**SELECTION**
==========
Lexington is correct that the exclusion, on its face, seemingly applies here. The formaldehyde vapors were "vapors," "fumes" or chemicals in "gaseous" form, and thus constituted "pollutants" (or "contaminants") as defined in the endorsement. But the Illinois courts have curbed significantly the reach of pollutions exclusions as a matter of public policy. In American States Insurance Co. v. Koloms, 177 Ill.2d 473 (1997), the Illinois Supreme Court examined the history of broadly-phrased (sometimes termed "absolute") pollution exclusions of the type at issue here, and observed that the insurance industry's primary motivation in drafting such exclusions was to avoid "the yawning extent of potential liability arising from the . . . discharge of hazardous substances into the environment." Id. at 493 (citation omitted). Given this purpose, and the possibly absurd results that could follow if this purpose were ignored3, the court thought it improper to extend the exclusion beyond injuries caused by "traditional environmental pollution." Id. at 484-94; see also Scottsdale Indem. Co. v. Vill. of Crestwood, 673 F.3d 715, 717-20 (7th Cir. 2012) (discussing Koloms). The Illinois Supreme Court did not define "traditional environmental pollution," but the lower courts in Illinois have since understood the phrase to mean hazardous material that is discharged into the land, atmosphere, or water. Village of Crestwood v. Ironshore Specialty Ins. Co., 986 N.E.2d 678, 686 (Ill. App. Ct. 2013); Connecticut Specialty Ins. Co. v. Loop Paper Recycling, Inc., 356 Ill.App.3d 67, 81 (1st Dist. 2005); see also id. at 82 ("[F]or there to be traditional environmental pollution, . . . the pollutant must actually spill beyond the insured's premises and into the environment.").

Lexington points to no evidence that the formaldehyde vapors PQ believes contaminated its products ever escaped into the land, atmosphere, or water around the Double D facility. The damage, as far as may be gleaned from the record, was contained to the warehouse itself. This was not "traditional" pollution under Illinois law, and so falls outside the bounds of the pollution exclusion here.
==========
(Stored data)
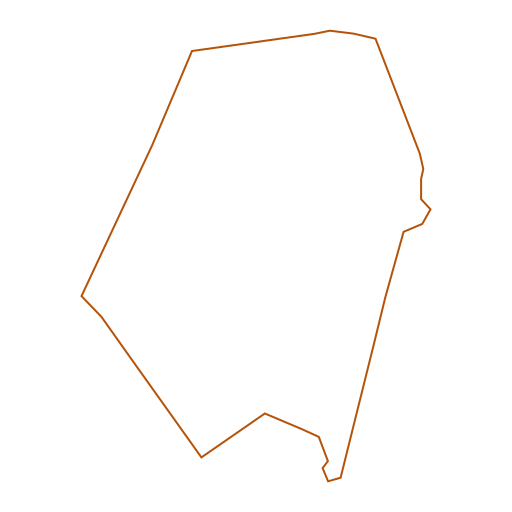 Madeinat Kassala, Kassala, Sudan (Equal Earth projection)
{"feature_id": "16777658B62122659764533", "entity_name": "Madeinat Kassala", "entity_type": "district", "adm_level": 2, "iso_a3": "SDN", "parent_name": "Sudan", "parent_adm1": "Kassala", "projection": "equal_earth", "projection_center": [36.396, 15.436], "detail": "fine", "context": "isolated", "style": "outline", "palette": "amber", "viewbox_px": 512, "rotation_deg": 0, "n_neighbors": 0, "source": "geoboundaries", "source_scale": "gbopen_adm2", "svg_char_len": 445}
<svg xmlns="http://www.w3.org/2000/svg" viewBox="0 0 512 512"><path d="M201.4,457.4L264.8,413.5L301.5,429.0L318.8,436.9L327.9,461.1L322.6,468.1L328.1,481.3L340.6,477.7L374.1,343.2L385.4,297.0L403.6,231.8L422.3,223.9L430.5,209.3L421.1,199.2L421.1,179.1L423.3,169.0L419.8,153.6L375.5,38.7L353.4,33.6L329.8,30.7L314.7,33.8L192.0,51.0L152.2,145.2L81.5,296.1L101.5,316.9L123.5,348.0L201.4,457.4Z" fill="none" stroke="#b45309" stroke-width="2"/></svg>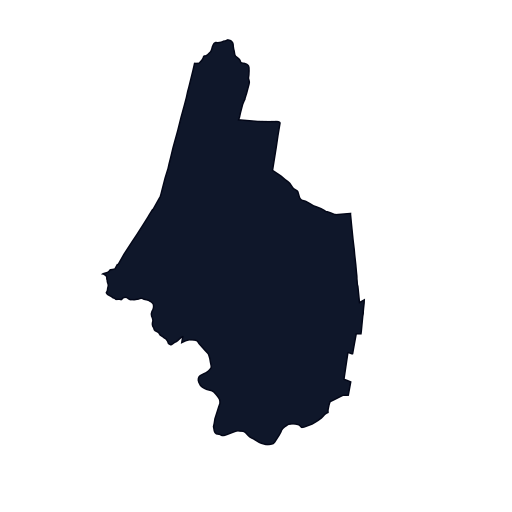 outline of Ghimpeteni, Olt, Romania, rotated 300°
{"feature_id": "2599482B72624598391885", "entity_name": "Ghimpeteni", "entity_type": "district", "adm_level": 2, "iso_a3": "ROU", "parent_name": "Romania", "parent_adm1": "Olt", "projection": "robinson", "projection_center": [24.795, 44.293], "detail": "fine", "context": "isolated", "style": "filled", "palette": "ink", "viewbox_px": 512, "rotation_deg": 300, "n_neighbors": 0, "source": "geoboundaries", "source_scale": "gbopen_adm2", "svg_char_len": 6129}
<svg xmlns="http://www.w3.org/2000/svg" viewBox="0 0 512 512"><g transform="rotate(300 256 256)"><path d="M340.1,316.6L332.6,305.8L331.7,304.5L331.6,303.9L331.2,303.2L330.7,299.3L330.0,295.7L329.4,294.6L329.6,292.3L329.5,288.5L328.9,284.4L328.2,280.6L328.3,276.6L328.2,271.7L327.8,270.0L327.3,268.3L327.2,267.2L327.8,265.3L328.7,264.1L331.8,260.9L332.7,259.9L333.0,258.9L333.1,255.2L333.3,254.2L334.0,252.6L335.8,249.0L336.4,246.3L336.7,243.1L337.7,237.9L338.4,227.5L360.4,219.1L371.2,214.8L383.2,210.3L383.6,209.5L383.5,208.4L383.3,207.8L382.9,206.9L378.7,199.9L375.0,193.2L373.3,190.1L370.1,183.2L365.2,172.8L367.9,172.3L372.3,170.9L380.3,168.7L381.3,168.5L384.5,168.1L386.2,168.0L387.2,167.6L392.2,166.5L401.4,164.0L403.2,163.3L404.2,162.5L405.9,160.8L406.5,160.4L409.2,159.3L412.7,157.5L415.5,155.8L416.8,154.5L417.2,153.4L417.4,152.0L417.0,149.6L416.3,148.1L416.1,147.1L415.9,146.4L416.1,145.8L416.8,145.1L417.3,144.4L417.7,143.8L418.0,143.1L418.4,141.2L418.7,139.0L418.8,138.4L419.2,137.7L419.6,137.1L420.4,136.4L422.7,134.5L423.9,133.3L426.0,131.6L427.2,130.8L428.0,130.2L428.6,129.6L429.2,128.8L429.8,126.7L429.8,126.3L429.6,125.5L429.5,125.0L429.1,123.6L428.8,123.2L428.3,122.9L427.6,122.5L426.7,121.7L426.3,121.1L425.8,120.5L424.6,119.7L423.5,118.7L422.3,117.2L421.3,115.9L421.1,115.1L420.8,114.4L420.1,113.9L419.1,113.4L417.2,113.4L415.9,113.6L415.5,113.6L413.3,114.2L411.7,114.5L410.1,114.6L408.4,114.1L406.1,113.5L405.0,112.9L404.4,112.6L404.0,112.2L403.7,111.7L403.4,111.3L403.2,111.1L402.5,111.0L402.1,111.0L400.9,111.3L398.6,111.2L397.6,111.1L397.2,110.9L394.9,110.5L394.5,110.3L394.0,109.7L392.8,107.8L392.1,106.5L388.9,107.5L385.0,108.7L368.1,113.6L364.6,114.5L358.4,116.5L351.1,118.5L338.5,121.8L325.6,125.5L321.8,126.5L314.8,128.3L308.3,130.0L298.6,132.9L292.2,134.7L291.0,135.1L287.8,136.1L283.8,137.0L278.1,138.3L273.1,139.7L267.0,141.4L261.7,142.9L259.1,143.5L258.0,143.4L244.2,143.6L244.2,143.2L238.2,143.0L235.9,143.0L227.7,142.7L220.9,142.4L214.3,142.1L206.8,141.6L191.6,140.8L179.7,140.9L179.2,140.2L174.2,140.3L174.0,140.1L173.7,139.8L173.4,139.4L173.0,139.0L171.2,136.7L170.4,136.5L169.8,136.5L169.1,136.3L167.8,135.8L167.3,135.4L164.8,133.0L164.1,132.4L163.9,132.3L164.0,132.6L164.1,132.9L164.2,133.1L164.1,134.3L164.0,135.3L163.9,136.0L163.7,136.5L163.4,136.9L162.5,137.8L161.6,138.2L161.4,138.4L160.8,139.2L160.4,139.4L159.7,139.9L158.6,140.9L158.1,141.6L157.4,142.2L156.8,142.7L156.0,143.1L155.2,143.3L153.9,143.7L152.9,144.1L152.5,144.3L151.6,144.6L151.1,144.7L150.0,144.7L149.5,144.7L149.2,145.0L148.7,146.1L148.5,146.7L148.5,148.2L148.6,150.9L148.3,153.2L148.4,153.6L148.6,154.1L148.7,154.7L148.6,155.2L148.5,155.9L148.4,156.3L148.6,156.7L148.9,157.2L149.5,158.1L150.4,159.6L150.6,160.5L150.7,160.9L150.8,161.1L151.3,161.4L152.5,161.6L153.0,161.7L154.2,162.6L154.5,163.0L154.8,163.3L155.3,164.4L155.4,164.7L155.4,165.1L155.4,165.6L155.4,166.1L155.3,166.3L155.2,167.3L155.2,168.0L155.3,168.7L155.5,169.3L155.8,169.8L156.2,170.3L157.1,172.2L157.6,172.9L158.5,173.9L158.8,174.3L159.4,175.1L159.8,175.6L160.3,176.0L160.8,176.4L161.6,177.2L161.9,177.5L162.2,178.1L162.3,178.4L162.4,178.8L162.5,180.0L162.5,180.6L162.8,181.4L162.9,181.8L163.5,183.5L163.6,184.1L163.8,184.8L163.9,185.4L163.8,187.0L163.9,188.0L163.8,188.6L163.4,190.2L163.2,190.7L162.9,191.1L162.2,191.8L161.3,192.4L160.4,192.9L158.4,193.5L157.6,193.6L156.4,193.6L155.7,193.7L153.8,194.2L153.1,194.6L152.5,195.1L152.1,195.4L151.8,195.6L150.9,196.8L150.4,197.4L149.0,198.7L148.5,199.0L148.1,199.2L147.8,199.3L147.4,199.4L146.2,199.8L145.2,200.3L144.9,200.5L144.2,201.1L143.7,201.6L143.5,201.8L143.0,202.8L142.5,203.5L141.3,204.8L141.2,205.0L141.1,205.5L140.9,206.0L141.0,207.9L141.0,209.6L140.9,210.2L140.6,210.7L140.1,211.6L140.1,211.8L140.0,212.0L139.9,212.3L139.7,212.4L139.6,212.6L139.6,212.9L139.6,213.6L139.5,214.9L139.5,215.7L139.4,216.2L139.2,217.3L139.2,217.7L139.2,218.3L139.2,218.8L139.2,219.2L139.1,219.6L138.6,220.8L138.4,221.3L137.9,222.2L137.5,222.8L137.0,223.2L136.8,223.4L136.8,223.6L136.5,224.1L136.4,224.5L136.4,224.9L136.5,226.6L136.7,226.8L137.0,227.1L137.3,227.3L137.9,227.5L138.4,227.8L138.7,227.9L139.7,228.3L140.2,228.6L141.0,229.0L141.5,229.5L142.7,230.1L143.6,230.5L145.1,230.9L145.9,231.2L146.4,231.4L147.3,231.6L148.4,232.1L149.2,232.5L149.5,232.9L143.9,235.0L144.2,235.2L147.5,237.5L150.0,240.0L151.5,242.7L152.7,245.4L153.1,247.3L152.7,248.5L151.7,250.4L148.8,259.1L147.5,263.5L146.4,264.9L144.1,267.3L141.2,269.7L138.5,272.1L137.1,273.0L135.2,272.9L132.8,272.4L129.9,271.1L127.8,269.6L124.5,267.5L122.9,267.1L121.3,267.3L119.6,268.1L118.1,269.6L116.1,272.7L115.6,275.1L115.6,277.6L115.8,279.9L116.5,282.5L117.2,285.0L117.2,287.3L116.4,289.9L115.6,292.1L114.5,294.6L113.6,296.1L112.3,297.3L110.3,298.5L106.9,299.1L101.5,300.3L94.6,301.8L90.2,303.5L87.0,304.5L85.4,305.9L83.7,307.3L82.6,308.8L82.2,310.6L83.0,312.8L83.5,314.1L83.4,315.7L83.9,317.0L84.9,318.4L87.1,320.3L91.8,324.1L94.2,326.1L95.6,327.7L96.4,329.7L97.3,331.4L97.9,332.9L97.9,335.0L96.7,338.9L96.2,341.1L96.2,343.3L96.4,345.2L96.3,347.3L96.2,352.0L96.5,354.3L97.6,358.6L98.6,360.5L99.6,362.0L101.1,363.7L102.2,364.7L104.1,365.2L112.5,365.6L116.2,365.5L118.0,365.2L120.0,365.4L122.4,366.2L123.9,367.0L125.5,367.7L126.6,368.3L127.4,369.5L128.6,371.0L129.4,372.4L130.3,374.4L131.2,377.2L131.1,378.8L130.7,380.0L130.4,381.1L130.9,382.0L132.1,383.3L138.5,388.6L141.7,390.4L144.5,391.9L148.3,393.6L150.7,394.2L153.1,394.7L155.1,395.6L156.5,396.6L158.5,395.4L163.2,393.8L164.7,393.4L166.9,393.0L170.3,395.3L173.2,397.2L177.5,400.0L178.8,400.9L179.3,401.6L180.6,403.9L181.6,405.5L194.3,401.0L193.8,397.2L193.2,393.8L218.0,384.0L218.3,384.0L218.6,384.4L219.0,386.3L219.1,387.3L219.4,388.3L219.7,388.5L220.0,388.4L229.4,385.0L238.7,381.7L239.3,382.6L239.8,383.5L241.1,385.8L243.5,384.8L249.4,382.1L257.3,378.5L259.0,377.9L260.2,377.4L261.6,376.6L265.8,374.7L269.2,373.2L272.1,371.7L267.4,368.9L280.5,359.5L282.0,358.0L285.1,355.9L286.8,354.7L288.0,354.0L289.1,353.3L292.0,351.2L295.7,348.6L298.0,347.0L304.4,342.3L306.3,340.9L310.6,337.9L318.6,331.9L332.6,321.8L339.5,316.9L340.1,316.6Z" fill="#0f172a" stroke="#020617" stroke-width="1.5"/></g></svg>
==========
Set down the entire pollution exclusion excerpt word for word. Work from the pollution exclusion excerpt alone, not from the material.

**WRITTEN ANSWER**
Lexington is correct that the exclusion, on its face, seemingly applies here. The formaldehyde vapors were "vapors," "fumes" or chemicals in "gaseous" form, and thus constituted "pollutants" (or "contaminants") as defined in the endorsement. But the Illinois courts have curbed significantly the reach of pollutions exclusions as a matter of public policy. In American States Insurance Co. v. Koloms, 177 Ill.2d 473 (1997), the Illinois Supreme Court examined the history of broadly-phrased (sometimes termed "absolute") pollution exclusions of the type at issue here, and observed that the insurance industry's primary motivation in drafting such exclusions was to avoid "the yawning extent of potential liability arising from the . . . discharge of hazardous substances into the environment." Id. at 493 (citation omitted). Given this purpose, and the possibly absurd results that could follow if this purpose were ignored3, the court thought it improper to extend the exclusion beyond injuries caused by "traditional environmental pollution." Id. at 484-94; see also Scottsdale Indem. Co. v. Vill. of Crestwood, 673 F.3d 715, 717-20 (7th Cir. 2012) (discussing Koloms). The Illinois Supreme Court did not define "traditional environmental pollution," but the lower courts in Illinois have since understood the phrase to mean hazardous material that is discharged into the land, atmosphere, or water. Village of Crestwood v. Ironshore Specialty Ins. Co., 986 N.E.2d 678, 686 (Ill. App. Ct. 2013); Connecticut Specialty Ins. Co. v. Loop Paper Recycling, Inc., 356 Ill.App.3d 67, 81 (1st Dist. 2005); see also id. at 82 ("[F]or there to be traditional environmental pollution, . . . the pollutant must actually spill beyond the insured's premises and into the environment.").

Lexington points to no evidence that the formaldehyde vapors PQ believes contaminated its products ever escaped into the land, atmosphere, or water around the Double D facility. The damage, as far as may be gleaned from the record, was contained to the warehouse itself. This was not "traditional" pollution under Illinois law, and so falls outside the bounds of the pollution exclusion here.